A new study from the National Foundation for American Policy finds that 55%, or 50 of 91, of the country’s $1 billion startup companies had at least one immigrant founder. I conducted the research by interviewing and gathering information on the 91 U.S. startup companies valued at over $1 billion (as of October 1, 2018) that are not publicly traded on the stock market and are tracked by Dow Jones VentureSource and The Wall Street Journal.
What types of companies are we talking about? You know many of them. If you travel around town, you may have used Uber, cofounded by Canadian immigrant Garrett Camp. If someday you want to fly to Mars, then you could benefit from a rocket designed by SpaceX, founded by South African immigrant Elon Musk.
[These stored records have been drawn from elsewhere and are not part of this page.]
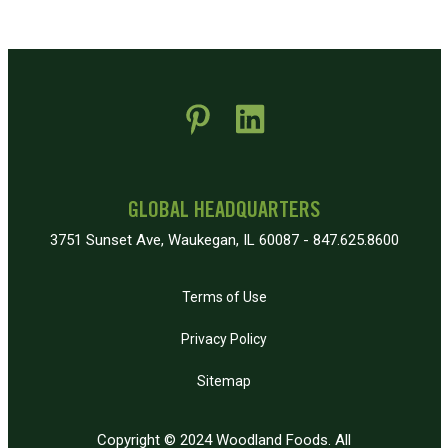
 new window)
pens in new window)
GLOBAL HEADQUARTERS
3751 Sunset Ave, Waukegan, IL 60087 - 847.625.8600
Terms of Use
Privacy Policy
Sitemap
Copyright © 2024 Woodland Foods. All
If you need a loan or other financial service, then you might turn to Avant, cofounded by Al Goldstein, who immigrated to America as a refugee with his family. Goldstein is one of three founders of billion-dollar U.S. startup companies who came to the U.S. as a refugee.
These companies are not only valuable but they employ a lot of people. Among privately held billion-dollar startup companies, those with immigrant founders have created an average of more than 1,200 jobs per company, the vast majority in the U.S.
The collective value of the 50 immigrant-founded companies is $248 billon. To put this in perspective, that is more than the value of all the companies listed on the stock market of several countries, including Argentina, Columbia and Ireland.
....Immigrants are valuable as employees, whether or not they started the company, according to the study. The research found 75 of the 91 companies, or 82%, had at least one immigrant helping the company grow and innovate by filling a key management or product development position. CEO, chief technology officer and vice president of engineering are among the most common positions held by immigrants in billion-dollar startup companies.